◆ **About this exercise**
Would you copy the records exactly, leaving the pictures out?

[Saved entries]

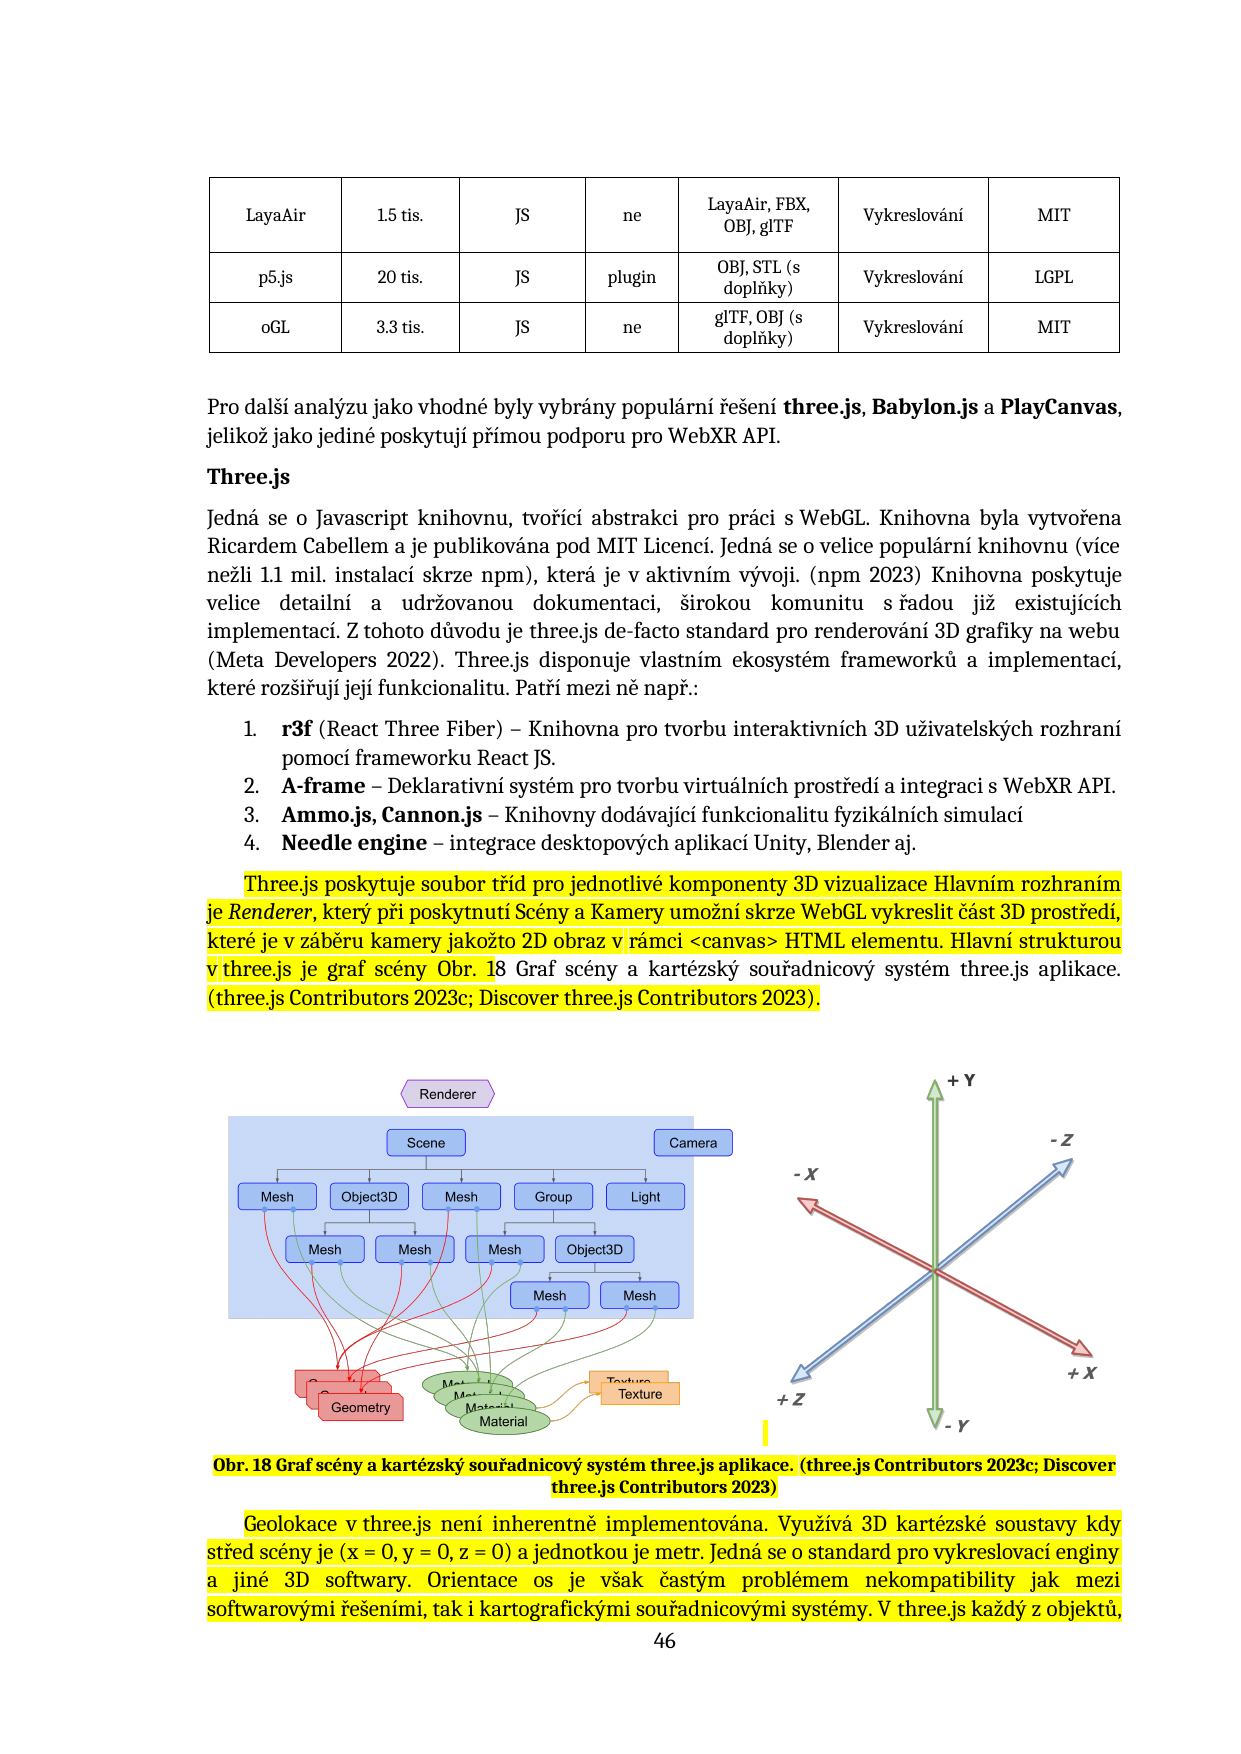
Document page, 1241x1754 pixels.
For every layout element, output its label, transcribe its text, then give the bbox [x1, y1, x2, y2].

table_cell glTF, OBJ (s doplňky) [679, 303, 838, 352]
table_cell JS [460, 253, 585, 302]
table_cell JS [460, 178, 585, 252]
table_cell Vykreslování [839, 303, 988, 352]
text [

◆ **Solved exercise**
Document page, 1241x1754 pixels.
For every layout element, output its label, transcribe its text, then give the bbox [x1, y1, x2, y2].

table_cell glTF, OBJ (s doplňky) [679, 303, 838, 352]
table_cell JS [460, 253, 585, 302]
table_cell JS [460, 178, 585, 252]
table_cell Vykreslování [839, 303, 988, 352]
text [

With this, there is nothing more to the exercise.